We are committed to working with residents affected by these changes to ensure that they retain access to appropriate secure accommodation. We are not able to give an assurance that no one will be evicted because of arrears that have arisen as a result of welfare benefit reform, each case will be considered on it’s merits.  However we can confirm that tenants will be offered every possible assistance to deal with such problems and that eviction will always be the very last resort.

Response in respect of properties where the Council is not the Landlord

Again we are not able to give an assurance that no one will be evicted because of arrears that have arisen as a result of welfare benefit reform as the decision will be made by the respective private sector landlords. However the Council has a Discretionary Housing Payment fund, that is limited by Government grant, which it is using to help mitigate the impact of several welfare reforms taking place in 2013. Any claimant on housing benefit who is unable to meet the reduction in award can make a claim for additional financial assistance from this fund.

The Government grant is not enough to meet every claimant’s housing benefit shortfall and to prioritise awards from this fund payments are made in accordance with the Council’s Discretionary Housing Payment policy. The Council’s policy is designed to support the implementation of the Government’s welfare reforms whilst making sure we have a process in place to protect our most vulnerable residents, sustain tenancies where we can and prevent homelessness.
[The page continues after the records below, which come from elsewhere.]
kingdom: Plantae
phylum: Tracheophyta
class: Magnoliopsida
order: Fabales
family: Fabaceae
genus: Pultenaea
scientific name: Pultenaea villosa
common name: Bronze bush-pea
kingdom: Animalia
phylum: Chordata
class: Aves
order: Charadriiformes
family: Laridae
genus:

Where an application is made and it is established that the claimant cannot afford the housing benefit shortfall awards may be made to financially support claimants whilst they take action to change their circumstances so they can afford their accommodation in the longer term. Each application is considered on a case by case basis, and the length of award will vary. The policy expects claimants who make applications for the additional financial support to engage with relevant support services, such as work programmes, budgeting and debt advice agencies, health programmes etc. and, where appropriate, take steps to be able to afford their accommodation in the future.